The rise and fall of countries has everything to do with the industriousness of its people. Wealth is created only by the productive sector, not by government. Governments grow large and powerful only by exploiting the wealth creation of the productive sector. Large and powerful governments are generally signs of wealthy nations. They are also signs of wealthy nations who have peaked in terms of economic growth and standard of living. Often, they are nations in decline.
In order for government and the military to become large and important, they must take from the private sector. The bigger they become, the weaker becomes the wealth base that supports them. Although I am not a historian, I believe this cycle is a reasonable one to describe the rise and fall of civilizations.
Government economists like to look at the economy as an engineering problem. In their minds, the economy can be managed by manipulating the money supply or fiscal spending. When things slow down, merely inject more of one or the other into the system and things will speed back up. (Rarely do they ever suggest reducing these stimuli.)
This view of economics is fatally flawed. Economics is not a physics or engineering problem . Economics is a behavioral science predicated on individuals pursuing their own self-interest. The miracle of Adam Smith’s “invisible hand” is not understood by the idiot savants turned out by today’s universities. Economics is the study of individuals and the social coordination produced by a free economy, free markets and free prices. It has nothing to do with engineering or believing that an economy can somehow be managed from the top down.

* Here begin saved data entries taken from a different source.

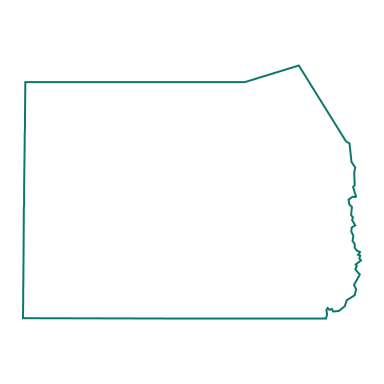 Tooele, Utah, United States of America (Robinson projection)
{"feature_id": "52423323B26439828706648", "entity_name": "Tooele", "entity_type": "district", "adm_level": 2, "iso_a3": "USA", "parent_name": "United States of America", "parent_adm1": "Utah", "projection": "robinson", "projection_center": [-112.693, 40.491], "detail": "fine", "context": "isolated", "style": "outline", "palette": "teal", "viewbox_px": 384, "rotation_deg": 0, "n_neighbors": 0, "source": "geoboundaries", "source_scale": "gbopen_adm2", "svg_char_len": 982}
<svg xmlns="http://www.w3.org/2000/svg" viewBox="0 0 384 384"><path d="M355.7,197.0L356.0,196.1L354.9,193.2L353.1,186.9L354.7,185.2L354.2,172.6L355.2,167.5L351.5,162.0L349.5,143.4L346.6,141.8L346.4,141.7L345.5,140.6L340.1,131.9L298.8,65.5L244.8,82.1L173.8,82.1L25.3,82.1L24.9,131.3L24.7,134.0L24.7,141.1L24.1,188.5L24.1,190.8L24.1,191.1L24.1,204.9L23.9,206.1L23.8,211.8L23.6,247.7L23.4,272.5L23.4,275.3L23.4,276.6L23.2,291.2L23.2,298.4L23.0,318.2L164.9,318.5L326.0,318.5L327.1,314.4L326.4,309.9L327.7,308.0L329.4,309.8L331.8,309.0L333.1,311.5L338.8,311.0L344.7,306.3L346.9,300.1L354.7,295.2L356.1,289.2L354.0,284.9L358.7,276.6L359.8,274.6L355.3,269.3L356.8,266.0L355.7,264.5L361.0,260.4L359.3,258.5L360.2,255.5L358.1,254.8L360.0,252.0L356.6,250.4L354.7,247.7L354.7,243.9L352.5,240.9L353.4,235.9L351.3,231.5L351.7,227.5L355.3,225.3L352.1,220.1L353.0,217.4L351.1,215.2L351.9,206.9L349.3,204.5L348.6,199.6L352.7,196.7L355.7,197.0Z" fill="none" stroke="#0f766e" stroke-width="2"/></svg>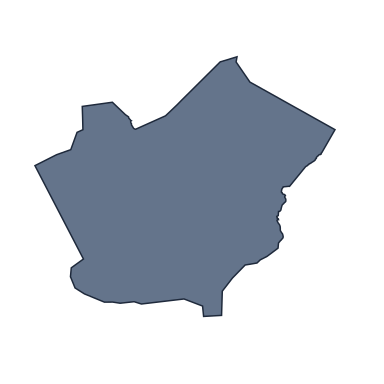 Baacagaan, Bayanhongor, Mongolia (Mercator projection), rotated 351°
{"feature_id": "93677404B78729167349448", "entity_name": "Baacagaan", "entity_type": "district", "adm_level": 2, "iso_a3": "MNG", "parent_name": "Mongolia", "parent_adm1": "Bayanhongor", "projection": "mercator", "projection_center": [99.824, 45.619], "detail": "fine", "context": "isolated", "style": "filled", "palette": "slate", "viewbox_px": 384, "rotation_deg": 351, "n_neighbors": 0, "source": "geoboundaries", "source_scale": "gbopen_adm2", "svg_char_len": 2670}
<svg xmlns="http://www.w3.org/2000/svg" viewBox="0 0 384 384"><g transform="rotate(351 192 192)"><path d="M343.0,152.8L266.4,92.5L255.9,70.5L257.6,65.5L240.2,67.9L196.4,99.5L191.0,103.5L177.8,112.6L146.1,121.2L145.1,120.7L144.3,120.0L143.9,119.1L143.5,118.0L143.3,117.6L143.1,117.1L142.8,116.7L142.8,116.2L142.8,115.7L142.9,115.3L142.8,114.8L142.5,114.3L142.4,113.8L142.4,113.0L142.6,112.4L142.9,112.2L143.2,112.1L143.0,111.9L142.8,111.8L142.5,111.5L142.4,111.1L142.0,110.5L141.6,109.9L141.2,109.3L141.1,108.7L141.1,107.9L138.2,105.1L127.4,90.9L97.0,90.3L95.6,101.4L94.0,113.4L87.8,115.1L78.9,131.2L64.0,134.0L41.0,141.4L74.3,241.2L60.9,248.0L58.7,256.7L61.5,268.5L69.8,275.8L88.3,287.1L96.4,288.3L103.6,290.6L117.7,291.3L124.5,294.7L167.4,296.4L184.6,306.3L184.0,316.7L201.9,318.5L206.4,294.7L218.5,283.3L233.1,272.4L238.5,272.4L245.1,272.3L248.8,269.7L256.1,267.3L268.2,260.9L269.5,255.8L271.0,254.6L271.8,253.8L272.5,253.5L273.0,252.9L273.6,252.5L274.1,252.1L274.5,251.7L274.8,251.3L275.1,250.0L275.0,248.9L274.9,247.7L274.4,246.6L274.0,246.0L273.7,245.1L273.3,244.2L273.3,243.7L273.3,243.0L273.5,242.1L273.5,241.2L273.7,240.5L273.6,239.7L273.5,238.7L273.2,237.8L272.8,237.0L272.4,236.4L272.1,235.5L271.8,234.7L271.7,234.3L271.6,233.8L271.5,233.3L271.8,233.0L272.1,232.7L272.5,232.7L273.1,232.9L273.1,232.5L273.1,232.1L272.9,231.8L272.4,231.7L272.1,231.5L272.0,231.1L272.0,230.8L272.2,230.4L271.9,229.9L271.9,229.6L271.9,229.3L272.0,229.2L272.4,229.2L272.9,229.0L273.5,228.8L274.4,224.8L275.2,224.9L275.7,224.8L276.1,224.5L276.6,224.0L277.0,223.7L277.4,222.5L277.9,221.3L278.3,220.5L278.6,219.7L279.1,218.9L280.0,218.2L280.5,218.0L281.7,216.9L282.7,216.4L283.2,215.8L283.4,214.8L283.5,213.9L283.3,212.8L282.9,212.2L282.7,211.8L282.8,211.3L282.9,210.9L283.3,210.5L283.7,210.3L283.7,210.1L283.4,209.9L283.3,209.7L283.3,209.4L283.2,209.1L282.9,208.9L282.2,208.7L281.7,208.4L281.4,208.0L281.1,207.7L281.0,207.4L281.0,206.9L280.8,206.7L280.5,206.5L280.3,206.2L280.3,205.7L280.5,205.4L280.7,204.8L280.7,204.3L280.8,204.0L281.1,203.7L281.1,203.4L281.3,203.0L281.6,202.7L281.9,202.4L282.3,202.0L282.7,201.7L282.9,201.2L288.5,201.5L289.2,201.7L308.1,184.8L308.9,184.4L309.5,184.2L310.1,184.0L310.4,183.8L310.9,183.3L311.2,183.2L311.7,183.1L312.1,182.5L312.4,182.4L313.1,182.4L313.6,182.1L314.1,182.0L315.0,181.5L315.9,181.1L317.0,180.7L318.4,179.9L318.9,179.4L319.0,178.9L319.3,178.7L319.7,178.5L320.1,178.2L320.1,177.6L320.3,177.4L320.7,177.0L321.5,176.3L321.8,176.1L322.3,176.0L322.7,175.6L323.0,175.3L323.7,175.0L324.1,175.0L324.6,175.1L325.4,174.8L325.6,174.5L325.6,173.9L325.8,173.7L326.3,173.5L343.0,152.8Z" fill="#64748b" stroke="#1e293b" stroke-width="1.5"/></g></svg>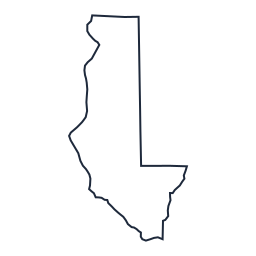 outline of Jataizinho, Paraná, Brazil
{"feature_id": "56859067B55584506213849", "entity_name": "Jataizinho", "entity_type": "district", "adm_level": 2, "iso_a3": "BRA", "parent_name": "Brazil", "parent_adm1": "Paraná", "projection": "equal_earth", "projection_center": [-50.925, -23.248], "detail": "fine", "context": "isolated", "style": "outline", "palette": "slate", "viewbox_px": 256, "rotation_deg": 0, "n_neighbors": 0, "source": "geoboundaries", "source_scale": "gbopen_adm2", "svg_char_len": 1145}
<svg xmlns="http://www.w3.org/2000/svg" viewBox="0 0 256 256"><path d="M186.9,166.3L170.0,165.8L145.1,165.9L141.1,165.9L140.4,130.5L140.1,109.6L139.8,91.8L138.6,16.8L124.6,17.0L92.2,15.4L91.1,21.0L87.3,24.7L87.3,31.1L89.4,34.7L93.0,38.7L95.2,40.8L97.6,42.2L99.3,44.9L91.8,58.6L87.7,62.2L85.0,65.6L84.4,70.3L85.0,75.0L86.0,78.5L86.7,82.6L87.3,89.4L86.8,96.1L86.4,102.2L87.1,111.0L85.7,117.2L83.7,120.0L82.0,122.2L79.0,125.3L77.0,127.3L70.8,132.6L69.1,135.9L70.7,140.4L78.3,153.2L80.4,160.8L82.9,165.7L85.9,169.0L87.7,171.7L89.4,174.6L90.4,178.6L90.0,185.5L89.1,189.1L91.5,191.3L93.9,193.2L95.7,197.3L98.8,197.4L101.6,197.8L104.6,199.8L107.3,200.0L108.3,203.1L111.9,206.6L114.4,209.3L118.1,212.6L120.4,214.5L123.3,216.8L125.9,220.4L127.9,224.1L131.6,227.1L134.0,227.5L136.6,229.1L138.7,231.1L140.9,232.5L140.8,236.7L142.3,239.2L145.9,240.6L150.4,239.2L154.0,237.9L157.9,237.3L162.6,239.2L163.0,220.8L165.3,219.9L168.2,216.1L167.8,210.4L168.4,206.0L170.5,200.2L170.1,196.9L170.0,193.0L172.7,193.1L174.8,190.0L177.0,188.0L179.8,185.5L182.2,181.7L184.4,178.7L183.8,175.5L185.6,170.7L186.9,166.3Z" fill="none" stroke="#1e293b" stroke-width="2"/></svg>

If one were to accept the proper definition of economics, government economic advisers would not be necessary. Economist’s incomes would fall and government central planning would be curtailed if not eliminated. Keynesian economics is pseudo-economics, adopted purely out of self-interest by power-seeking politicians and sycophant economists. Keynesianism furthers their interests while harming the rest of society. By professing this false doctrine, these parasites are able to live off the productive efforts of others.
To understand why the US is floundering in terms of an economic recovery, it is pointless to talk about what the Federal Reserve can do or whether the stimulus programs should have been larger. The reason that the US economy became the envy of the world was that it was the freest market in the world. Likewise, the reason that our economy is not responding is not the lack of interventions or the proper amounts of them. Each intervention makes the economy less free because the purpose of each intervention is to thwart the outcomes produced in free markets.
Each intervention reduces freedom, the driver of economic well-being. Here is a summary of what has happened to freedom recently:
The United States, long considered the standard bearer for economic freedom among large industrial nations, has experienced a substantial decline in economic freedom during the past decade. From 1980 to 2000, the United States was generally rated the third freest economy in the world, ranking behind only Hong Kong and Singapore. After increasing steadily during the period from 1980 to 2000, the chain-linked EFW rating of the United States fell from 8.65 in 2000 to 8.21 in 2005 and 7.70 in 2010. The chain-linked ranking of the United States has fallen precipitously from second in 2000 to eighth in 2005 and 19th in 2010… [“Chain-linked” simply refers to a method that ensures the study, when measuring changes over time, is comparing apples to apples].
To not believe the economic problems are due to government meddling and interventions which reduce freedom is to be ignorant of economics and what allowed the US to become great. To believe that freedom isn’t the most important factor in economic success, you must be a government economist or politician, protecting your own interests at the expense of society. Either that or you must be ignorant, but perhaps that is redundant.